TEXTAUSZUG:
+ + + + +
Politiker in Europa wie auch Wirtschaftsvertreter begrüßten das Ergebnis. An den Märkten atmeten die Anleger auf. Eine Abspaltung mit ungewissen politischen und wirtschaftlichen Folgen hätte vermutlich für Schockwellen gesorgt.

In Schottlands größter Stadt Glasgow und andernorts jubelten die Unabhängigkeitsgegner. Bei Auszählung der Stimmen küssten sie sich und prosteten sich mit Bier und Wein zu. Auf der Seite der Abspaltungsbefürworter gab es dagegen große Enttäuschung. "Ich bin stocksauer", sagte die 16-jährige Schülerin Alexandra McKintosh mit Tränen in den Augen. "Westminster kümmert sich nicht so um Schottland, wie es sich um England kümmert. Ich traue denen nicht."

Europa braucht mehr Schottländer."

Überschrift der Pressemitteilung des stellvertretenden CSU-Vorsitzenden Peter Gauweiler. Darin begrüßt er, dass ungeachtet der Niederlage der schottischen Separatisten der "übermächtige Zentralstaat" erstmals ernsthaft in Frage gestellt worden sei.
+ + + + +
VORLIEGENDE ANGABEN:
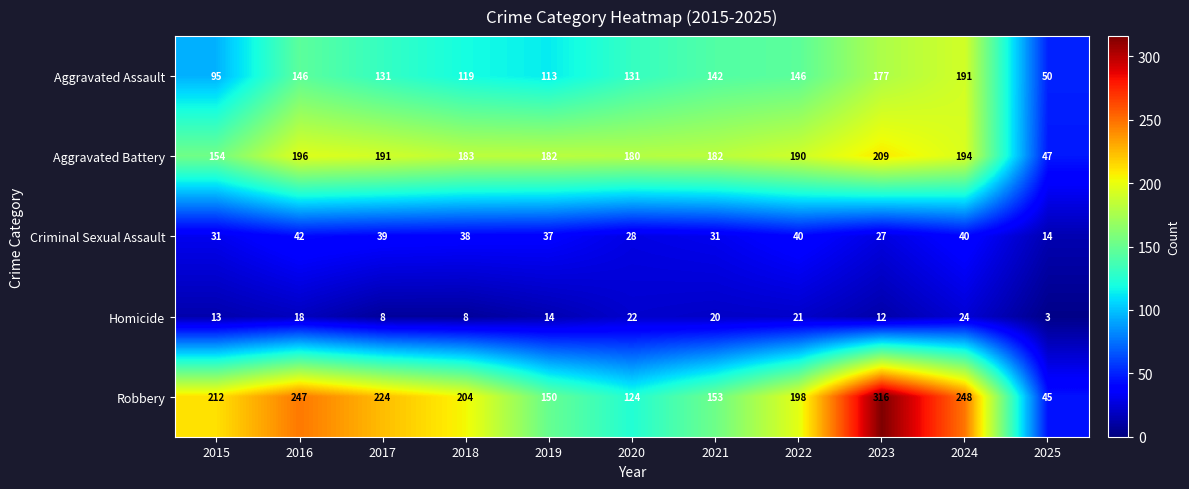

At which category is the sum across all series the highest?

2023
+ + + + +
AUFGABENSTELLUNG:
- A) Beantworten Sie zum Textauszug über die Abstimmung in Schottland die folgenden Fragen:
(i) Wie reagierten die Anleger an den Märkten auf das Ergebnis?
(ii) Wie alt ist die Schülerin Alexandra McKintosh?
(iii) Welches Amt bekleidet Peter Gauweiler?
- B) Geben Sie aus dem Textauszug über die Abstimmung in Schottland die Passage von „Europa braucht mehr“ bis einschließlich „gestellt worden sei.“ wortgetreu wieder.

LÖSUNGEN:
- A)
(i) Sie atmeten auf.
(ii) Sie ist 16 Jahre alt.
(iii) Er ist stellvertretender CSU-Vorsitzender.

- B)
Europa braucht mehr Schottländer."

Überschrift der Pressemitteilung des stellvertretenden CSU-Vorsitzenden Peter Gauweiler. Darin begrüßt er, dass ungeachtet der Niederlage der schottischen Separatisten der "übermächtige Zentralstaat" erstmals ernsthaft in Frage gestellt worden sei.